経年劣化で不調になる前に消耗部品は要交換
- 掲載日/2010年12月02日【R259系ボクサー基礎メンテ】
- このコンテンツは BMW BIKES Vol.43 掲載の記事を再編集したものです。
文・写真/ BMW BIKES 構成 / VIRGIN BMW.com
R259系ボクサーの基礎メンテ【燃料系】編
スロットルボディはキャブレターのような複雑な通路やジェット類が無いので、ほぼメインテナンスフリー。
インテークマニホールドは常に高温のシリンダーヘッドに接しているため、硬化してひび割れてくる。2次トラブル防止のため、早めに交換したい。
余分な空気を吸い込むため、アイドル不調やバックファイア、ノッキングの原因。これはどんなバイクも同じ。中期的な定期交換部品のひとつ。
バキュームホース接続口のゴムキャップ。割れて脱落することがあり、エンジン不調の原因に。安価な部品なので2年毎には交換したい。

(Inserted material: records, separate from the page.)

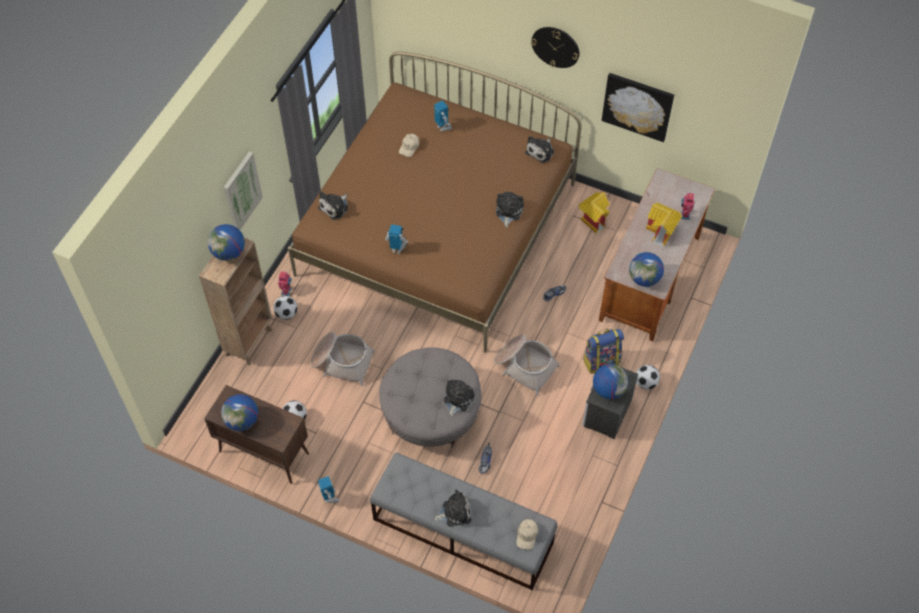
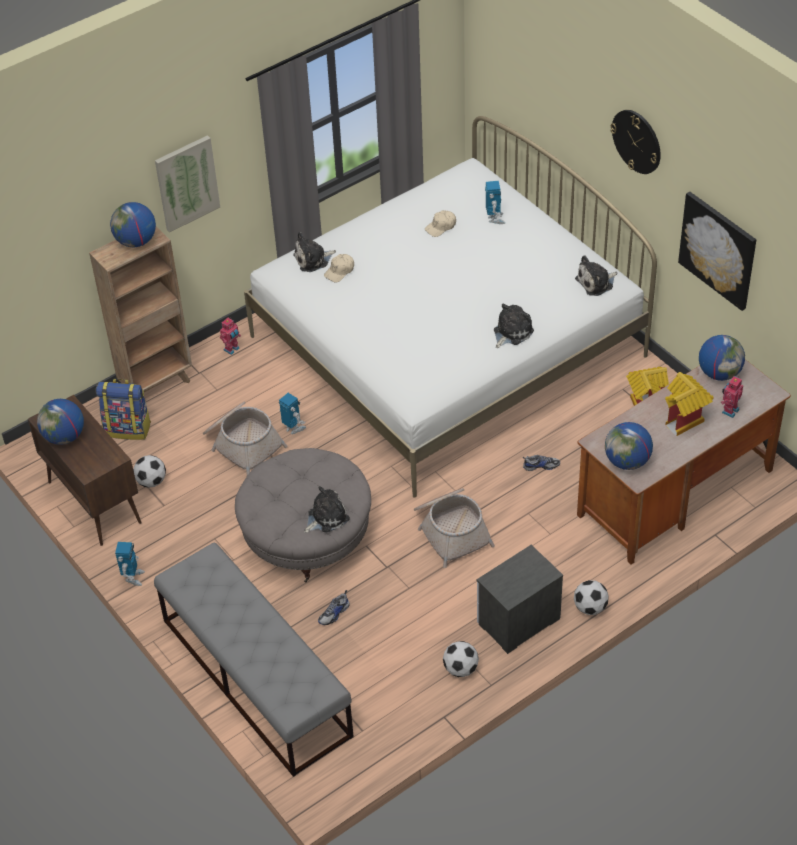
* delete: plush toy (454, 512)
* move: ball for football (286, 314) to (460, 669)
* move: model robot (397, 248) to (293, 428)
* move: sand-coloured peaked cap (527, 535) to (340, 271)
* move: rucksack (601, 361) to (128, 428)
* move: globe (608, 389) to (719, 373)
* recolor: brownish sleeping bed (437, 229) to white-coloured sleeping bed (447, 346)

アイドルエアスクリュー。アイドル時の空気量のみを調整する部品だが、テーパー状の先端部分にカーボンがたまり、アイドル回転が低くなったり、同調がずれることがある。外して掃除するが、同時にボディ側の通路もスプレー状のクリーナー等で洗浄する。
スロットルケーブル。初期はグリップから左のプーリーを経由して右のプーリーを駆動していたが、途中からケーブルディストリビューターを介した左右独立型になった。定期的な同期調整は言うまでもないが、磨耗や金属疲労による寿命があり、曲がりグセもつくので中期的な消耗部品のひとつ。
スロットルケーブルプーリーには、砂や小石がケーブルとプーリー溝に挟まり、ケーブルが張って同調がずれる事がある。高圧エアで掃除してもいいが、ケーブルの点検も兼ねて外して掃除する。潤滑剤やグリスを塗ると、かえって異物が張りつきやすくなるので、あえてなにもしない。
スロットル操作に違和感があったので、ケーブルディストリビューターを外してみた。
ケーブルがタイコ部分からほつれて、切れる寸前であった。
R1200C と R1100S を除いて、脱着が簡単なエアクリーナーエレメント。乾式なので高圧エアで汚れを吹き飛ばす。走行距離10,000キロに一回は交換したい。同時にエアボックス内に砂などが浸入していることがあるので、掃除機で吸い出す。
フューエルホースの断面や表面に割れやヒビなどがあれば即交換。替えるならフューエルタンク内のホースを含めて全て新調したい。インジェクションの場合、フューエルホースには3ber 以上(タイヤの空気圧より高い)の圧力がかかっているため、わずかのヒビからでもリークしやすい。ホースは金属製バンドの締め付けによって各部に接続されている。ホースが硬化して弾力が無くなり、締結力が下がって、最悪の場合圧力に負けて抜ける可能性もある。ホースを替える時はバンドも新調するのが基本だ。カシメ式からねじ込み式バンドに替えることもある。
タンク内のフューエルポンプユニット。ポンプ、フィルター、フューエルゲージ等が一体となっている。
タンク最下部の吸い込み口には細かい網目の1次フィルターが付く。これが破れると異物がポンプに噛んでトラブルの原因となる。
ポンプ本体は滅多に壊れないが、長期間動かさないとガソリンがヤニ化して固着することがある。
ポンプで圧送されたガソリンは2次フィルターを通過する。製造年月が印刷されているので交換の目安とする。交換しなくても一旦外して矢印と逆方向にエアを吹いて掃除する。汚れもあるが、タンク内の塗装が剥離して詰まることがある。また、結露した水がたまっていることが多々ある。オイルフィルターのように詰まったときのバイパス回路を持たないので、エンジン不調の原因に。
この短いホースも交換する。ホースバンドもカシメ式なので再使用しない。古くなるとカシメ部分からリークして燃圧が下がり、高速域でパワーダウンを起こすことがある。
U字型のホースも交換。ユニット~タンク間のOリングも含め、ゴム部品は再使用しない。定期交換部品のひとつだが、見逃されやすい部品。
インジェクター。通電によって開閉するシンプルな電磁弁で、寿命は長い。ただし、長期放置によるガソリンのヤニ化によって、詰まり気味で吐出量が少なく薄くなったり、閉まりが悪くて濃くなることがある。
コントロールユニットが壊れて交換した記憶は無い。R1200GS 以降はシステムが一新され、アップデートやプログラミングなどの書き換えやドライバーのインストールができるようになった。
排気系。外見は手入れ次第だが、内部は非常に耐久性が高く、触媒を含めて構造体の腐食はまず無い。排ガス中の酸素濃度を測定するラムダセンサーが不調をきたし、アイドル不調になることがある。